• Job item:
Rewrite the listing below, replacing "gitops repository" with "deployment repository" wherever it appears and keeping all other text the same.

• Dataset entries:

[Start of section]

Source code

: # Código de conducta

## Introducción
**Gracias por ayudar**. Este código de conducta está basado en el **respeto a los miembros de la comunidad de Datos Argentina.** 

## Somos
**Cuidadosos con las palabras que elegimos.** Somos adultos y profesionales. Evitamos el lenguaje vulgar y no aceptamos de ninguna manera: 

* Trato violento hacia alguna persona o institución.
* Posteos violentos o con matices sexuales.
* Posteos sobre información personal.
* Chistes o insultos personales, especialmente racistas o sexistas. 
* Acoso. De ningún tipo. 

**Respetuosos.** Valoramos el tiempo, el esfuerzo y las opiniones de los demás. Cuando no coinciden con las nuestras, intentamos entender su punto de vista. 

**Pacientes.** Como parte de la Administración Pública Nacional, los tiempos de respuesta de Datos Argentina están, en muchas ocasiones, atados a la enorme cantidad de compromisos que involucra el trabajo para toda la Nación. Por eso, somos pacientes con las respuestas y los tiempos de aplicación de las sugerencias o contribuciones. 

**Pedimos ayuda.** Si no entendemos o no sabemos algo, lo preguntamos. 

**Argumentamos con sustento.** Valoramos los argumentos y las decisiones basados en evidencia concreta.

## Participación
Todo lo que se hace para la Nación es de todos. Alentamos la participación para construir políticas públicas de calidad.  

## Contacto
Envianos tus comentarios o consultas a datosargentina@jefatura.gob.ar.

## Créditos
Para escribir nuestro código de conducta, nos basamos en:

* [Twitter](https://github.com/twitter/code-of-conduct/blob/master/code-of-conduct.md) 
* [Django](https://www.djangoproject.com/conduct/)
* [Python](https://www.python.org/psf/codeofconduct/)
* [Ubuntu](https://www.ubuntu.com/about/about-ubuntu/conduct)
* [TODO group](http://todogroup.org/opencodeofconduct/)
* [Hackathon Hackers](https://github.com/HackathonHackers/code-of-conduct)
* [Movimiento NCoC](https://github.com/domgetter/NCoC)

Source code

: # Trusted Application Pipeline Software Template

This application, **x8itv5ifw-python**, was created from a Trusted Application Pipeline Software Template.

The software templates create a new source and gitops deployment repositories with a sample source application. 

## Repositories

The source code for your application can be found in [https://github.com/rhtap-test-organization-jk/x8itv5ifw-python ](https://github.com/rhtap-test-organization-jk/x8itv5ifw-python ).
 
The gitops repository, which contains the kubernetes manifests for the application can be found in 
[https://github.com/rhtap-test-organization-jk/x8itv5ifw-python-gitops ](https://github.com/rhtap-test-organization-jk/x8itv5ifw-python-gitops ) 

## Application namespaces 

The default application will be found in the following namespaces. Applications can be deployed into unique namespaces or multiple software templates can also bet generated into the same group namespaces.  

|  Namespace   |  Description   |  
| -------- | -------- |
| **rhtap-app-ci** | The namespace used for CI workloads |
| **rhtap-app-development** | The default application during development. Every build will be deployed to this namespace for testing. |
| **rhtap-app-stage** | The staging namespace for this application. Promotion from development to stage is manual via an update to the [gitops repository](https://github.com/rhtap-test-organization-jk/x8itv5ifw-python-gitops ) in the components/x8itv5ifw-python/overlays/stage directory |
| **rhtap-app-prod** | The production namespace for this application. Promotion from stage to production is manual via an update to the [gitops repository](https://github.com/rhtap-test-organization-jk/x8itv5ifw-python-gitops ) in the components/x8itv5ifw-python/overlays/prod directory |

[End of section]

• Task answer:
Source code

: # Código de conducta

## Introducción
**Gracias por ayudar**. Este código de conducta está basado en el **respeto a los miembros de la comunidad de Datos Argentina.** 

## Somos
**Cuidadosos con las palabras que elegimos.** Somos adultos y profesionales. Evitamos el lenguaje vulgar y no aceptamos de ninguna manera: 

* Trato violento hacia alguna persona o institución.
* Posteos violentos o con matices sexuales.
* Posteos sobre información personal.
* Chistes o insultos personales, especialmente racistas o sexistas. 
* Acoso. De ningún tipo. 

**Respetuosos.** Valoramos el tiempo, el esfuerzo y las opiniones de los demás. Cuando no coinciden con las nuestras, intentamos entender su punto de vista. 

**Pacientes.** Como parte de la Administración Pública Nacional, los tiempos de respuesta de Datos Argentina están, en muchas ocasiones, atados a la enorme cantidad de compromisos que involucra el trabajo para toda la Nación. Por eso, somos pacientes con las respuestas y los tiempos de aplicación de las sugerencias o contribuciones. 

**Pedimos ayuda.** Si no entendemos o no sabemos algo, lo preguntamos. 

**Argumentamos con sustento.** Valoramos los argumentos y las decisiones basados en evidencia concreta.

## Participación
Todo lo que se hace para la Nación es de todos. Alentamos la participación para construir políticas públicas de calidad.  

## Contacto
Envianos tus comentarios o consultas a datosargentina@jefatura.gob.ar.

## Créditos
Para escribir nuestro código de conducta, nos basamos en:

* [Twitter](https://github.com/twitter/code-of-conduct/blob/master/code-of-conduct.md) 
* [Django](https://www.djangoproject.com/conduct/)
* [Python](https://www.python.org/psf/codeofconduct/)
* [Ubuntu](https://www.ubuntu.com/about/about-ubuntu/conduct)
* [TODO group](http://todogroup.org/opencodeofconduct/)
* [Hackathon Hackers](https://github.com/HackathonHackers/code-of-conduct)
* [Movimiento NCoC](https://github.com/domgetter/NCoC)

Source code

: # Trusted Application Pipeline Software Template

This application, **x8itv5ifw-python**, was created from a Trusted Application Pipeline Software Template.

The software templates create a new source and gitops deployment repositories with a sample source application. 

## Repositories

The source code for your application can be found in [https://github.com/rhtap-test-organization-jk/x8itv5ifw-python ](https://github.com/rhtap-test-organization-jk/x8itv5ifw-python ).
 
The deployment repository, which contains the kubernetes manifests for the application can be found in 
[https://github.com/rhtap-test-organization-jk/x8itv5ifw-python-gitops ](https://github.com/rhtap-test-organization-jk/x8itv5ifw-python-gitops ) 

## Application namespaces 

The default application will be found in the following namespaces. Applications can be deployed into unique namespaces or multiple software templates can also bet generated into the same group namespaces.  

|  Namespace   |  Description   |  
| -------- | -------- |
| **rhtap-app-ci** | The namespace used for CI workloads |
| **rhtap-app-development** | The default application during development. Every build will be deployed to this namespace for testing. |
| **rhtap-app-stage** | The staging namespace for this application. Promotion from development to stage is manual via an update to the [deployment repository](https://github.com/rhtap-test-organization-jk/x8itv5ifw-python-gitops ) in the components/x8itv5ifw-python/overlays/stage directory |
| **rhtap-app-prod** | The production namespace for this application. Promotion from stage to production is manual via an update to the [deployment repository](https://github.com/rhtap-test-organization-jk/x8itv5ifw-python-gitops ) in the components/x8itv5ifw-python/overlays/prod directory |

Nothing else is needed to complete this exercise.